Moralement aussi l’enseignement aux jeunes de l’orthodoxie est très nuisible. Il n’y a pas seulement le fait qu’il oblige les professeurs les plus doués à être hypocrites, et à donner ainsi un mauvais exemple moral. Il y a aussi le fait, et c’est plus important, qu’il encourage l’intolérance et les formes inférieures de l’instinct de troupeau. Edmund Gosse dans son Father and Son raconte comment, quand il était encore un enfant, son père lui avait annoncé qu’il allait se remarier. Edmund Gosse vit bien qu’il y avait quelque chose dont son père avait honte, et à la fin il demanda avec horreur : « Mon père, est-elle une Paedo-Baptiste ? » Or, c’en était une. Jusqu’à ce moment, il avait cru que tous les Paedo-Baptistes étaient vicieux. De même, les élèves des écoles catholiques croient que les protestants sont vicieux, les élèves de n’importe quelle école dans un pays anglo-saxon croient que les athées sont vicieux, les élèves Français croient que les Allemands sont vicieux, et en Allemagne, les élèves croient que les Français sont vicieux. Quand une école accepte comme une partie de sa tâche d’enseigner une opinion qu’on ne peut pas défendre intellectuellement (et pratiquement toutes les écoles font ainsi), elle est obligée de donner l’impression que ceux qui professent l’opinion contraire sont vicieux, puisque autrement elle ne peut pas engendrer la passion nécessaire pour repousser les attaques de la raison. Ainsi, pour l’amour de l’orthodoxie, on rend les enfants non-charitables, intolérants, cruels et belliqueux. C’est inévitable tant qu’on prescrit des opinions absolues en politique, en morale et en religion.
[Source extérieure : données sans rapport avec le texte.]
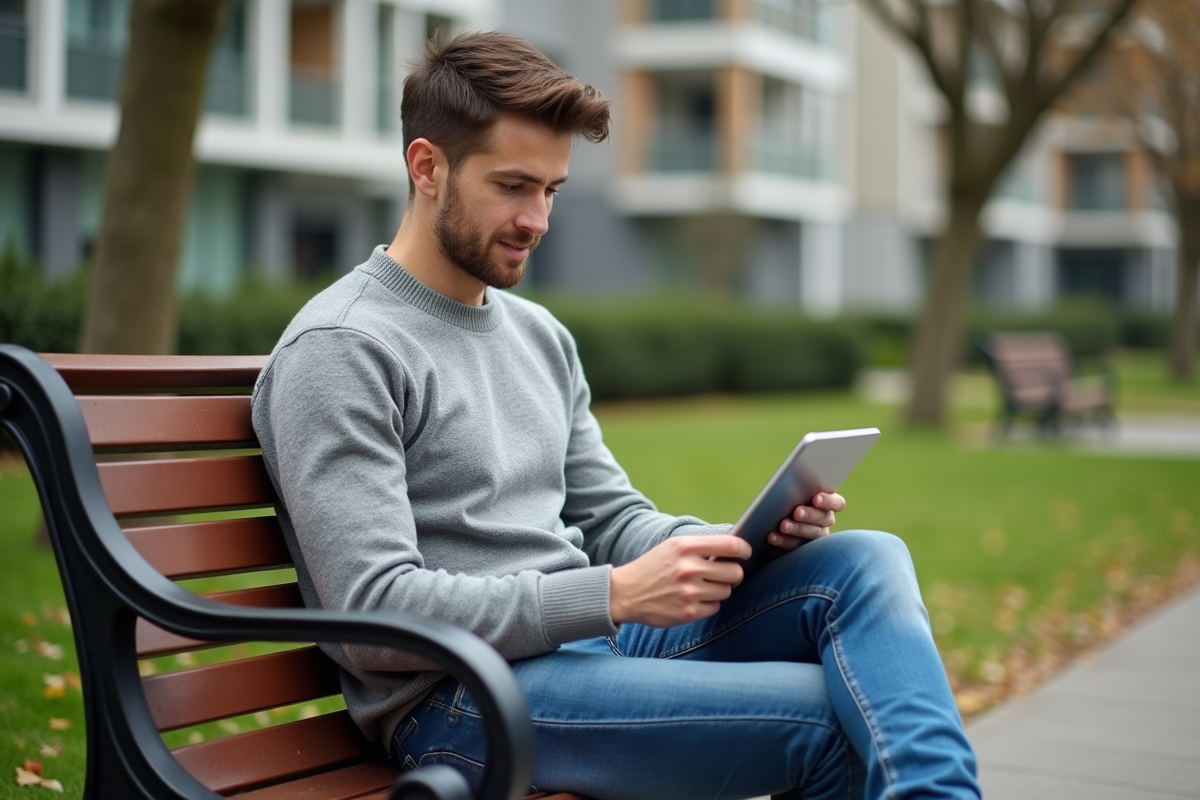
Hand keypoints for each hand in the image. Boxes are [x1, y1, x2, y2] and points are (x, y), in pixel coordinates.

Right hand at [609, 535, 750, 626]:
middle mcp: (689, 569)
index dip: (744, 550)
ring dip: (719, 589)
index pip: (731, 545)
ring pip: (726, 591)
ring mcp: (689, 592)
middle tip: (723, 574)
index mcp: (686, 547)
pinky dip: (709, 604)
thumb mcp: (673, 546)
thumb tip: (735, 549)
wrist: (625, 593)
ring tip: (702, 587)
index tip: (746, 553)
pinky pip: (715, 607)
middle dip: (733, 573)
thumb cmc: (653, 567)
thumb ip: (701, 546)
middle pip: (735, 572)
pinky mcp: (688, 612)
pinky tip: (694, 599)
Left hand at [767, 492, 845, 556]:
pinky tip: (773, 537)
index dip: (829, 501)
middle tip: (797, 512)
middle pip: (824, 519)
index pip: (838, 503)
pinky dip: (783, 542)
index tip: (816, 498)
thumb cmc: (783, 501)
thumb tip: (791, 486)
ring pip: (811, 535)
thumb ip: (796, 491)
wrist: (768, 525)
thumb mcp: (791, 495)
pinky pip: (795, 548)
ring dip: (797, 529)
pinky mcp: (802, 551)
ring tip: (783, 526)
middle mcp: (824, 522)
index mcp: (826, 505)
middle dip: (810, 515)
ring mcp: (815, 538)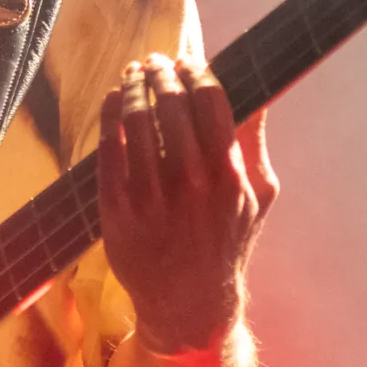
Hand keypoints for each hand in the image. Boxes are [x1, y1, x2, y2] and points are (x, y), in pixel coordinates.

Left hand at [96, 54, 279, 351]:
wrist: (189, 305)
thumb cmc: (226, 243)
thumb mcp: (257, 197)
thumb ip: (254, 144)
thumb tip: (258, 94)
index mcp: (229, 175)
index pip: (210, 100)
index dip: (196, 71)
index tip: (186, 62)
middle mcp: (191, 183)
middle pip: (170, 103)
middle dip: (161, 72)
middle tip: (155, 62)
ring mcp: (151, 197)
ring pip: (135, 119)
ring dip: (131, 86)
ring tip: (132, 74)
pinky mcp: (118, 210)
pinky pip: (108, 148)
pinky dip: (108, 114)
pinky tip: (111, 99)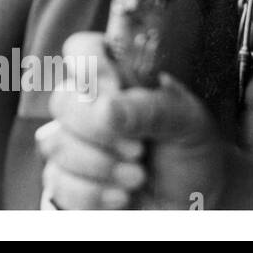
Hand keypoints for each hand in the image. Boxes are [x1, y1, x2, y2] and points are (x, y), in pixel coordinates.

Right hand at [37, 31, 225, 209]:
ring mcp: (73, 145)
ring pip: (55, 144)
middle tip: (138, 148)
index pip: (82, 50)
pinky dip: (94, 194)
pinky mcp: (66, 182)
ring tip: (138, 176)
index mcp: (116, 80)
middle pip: (62, 101)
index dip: (90, 65)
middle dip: (99, 130)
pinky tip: (121, 196)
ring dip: (101, 166)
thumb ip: (150, 109)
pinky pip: (58, 183)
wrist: (197, 202)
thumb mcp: (187, 122)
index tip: (115, 88)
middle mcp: (88, 107)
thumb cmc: (191, 152)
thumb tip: (105, 108)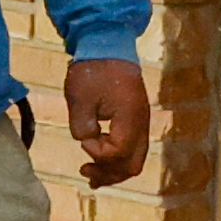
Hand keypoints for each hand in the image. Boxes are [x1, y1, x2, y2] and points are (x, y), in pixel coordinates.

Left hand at [61, 57, 149, 188]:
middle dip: (110, 174)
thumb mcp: (80, 98)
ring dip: (114, 170)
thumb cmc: (93, 70)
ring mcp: (141, 121)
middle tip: (87, 174)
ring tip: (92, 175)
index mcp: (129, 118)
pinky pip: (132, 147)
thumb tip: (86, 140)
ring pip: (135, 158)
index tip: (83, 139)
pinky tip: (101, 159)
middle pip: (133, 164)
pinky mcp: (135, 118)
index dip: (98, 153)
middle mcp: (141, 123)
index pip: (118, 151)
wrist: (108, 44)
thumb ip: (82, 126)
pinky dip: (118, 158)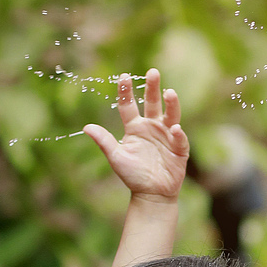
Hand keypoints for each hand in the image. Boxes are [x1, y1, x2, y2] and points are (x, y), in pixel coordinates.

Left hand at [85, 69, 188, 202]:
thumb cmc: (133, 175)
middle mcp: (151, 127)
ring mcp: (166, 136)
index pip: (129, 106)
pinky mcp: (179, 148)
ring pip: (170, 115)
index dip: (126, 91)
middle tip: (152, 72)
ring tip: (169, 92)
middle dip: (152, 87)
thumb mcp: (116, 157)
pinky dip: (177, 133)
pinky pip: (179, 138)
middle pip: (152, 103)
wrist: (152, 194)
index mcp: (135, 128)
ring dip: (171, 104)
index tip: (123, 76)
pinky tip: (174, 128)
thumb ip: (104, 141)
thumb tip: (86, 127)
Enfin, dérivant de ce dommage moral porté à l’individu, il en naît un dommage à la société qu’on passe sous silence. Partout c’est le règne des guerres et des persécutions, et partout elles sont rendues possibles par l’enseignement donné aux écoles. Wellington disait que la bataille de Waterloo a été gagnée sur les terrains de jeu d’Eton. Il aurait pu dire avec plus de vérité que c’est dans les classes d’Eton qu’on a créé les instigateurs de la guerre contre la France révolutionnaire. À notre époque démocratique, Eton a cessé d’être important ; maintenant, ce sont les écoles ordinaires, primaires et secondaires qui comptent. Dans tous les pays, par le moyen des drapeaux, des célébrations de l’Empire Day, du 14 juillet, Officers’ Training Corps, etc., on fait tout pour donner aux jeunes garçons le goût de l’homicide, et aux jeunes filles la conviction que les hommes voués à l’homicide sont les plus dignes de respect. Tout ce système de dégradation morale auquel on expose des enfants innocents serait impossible si les autorités permettaient la liberté d’opinion aux professeurs et aux élèves.

L’enregimentement est la source du mal. Les autorités de l’instruction publique ne considèrent pas les enfants comme la religion devrait les considérer, c’est-à-dire comme des êtres humains dont l’âme doit être sauvée. Elles les considèrent comme une matière pour des plans sociaux grandioses : des futures « mains » dans les usines ou des « baïonnettes » dans la guerre ou je ne sais quoi encore. Personne n’est apte à être éducateur s’il ne comprend pas que l’élève est un but en lui-même, qui a ses droits à lui et sa personnalité à lui, qui n’est pas simplement une pièce d’un casse-tête chinois, ou un soldat dans un régiment, ou un citoyen dans un État. La vénération pour la personnalité humaine est le commencement de la sagesse dans tout problème social, mais avant tout, dans l’éducation.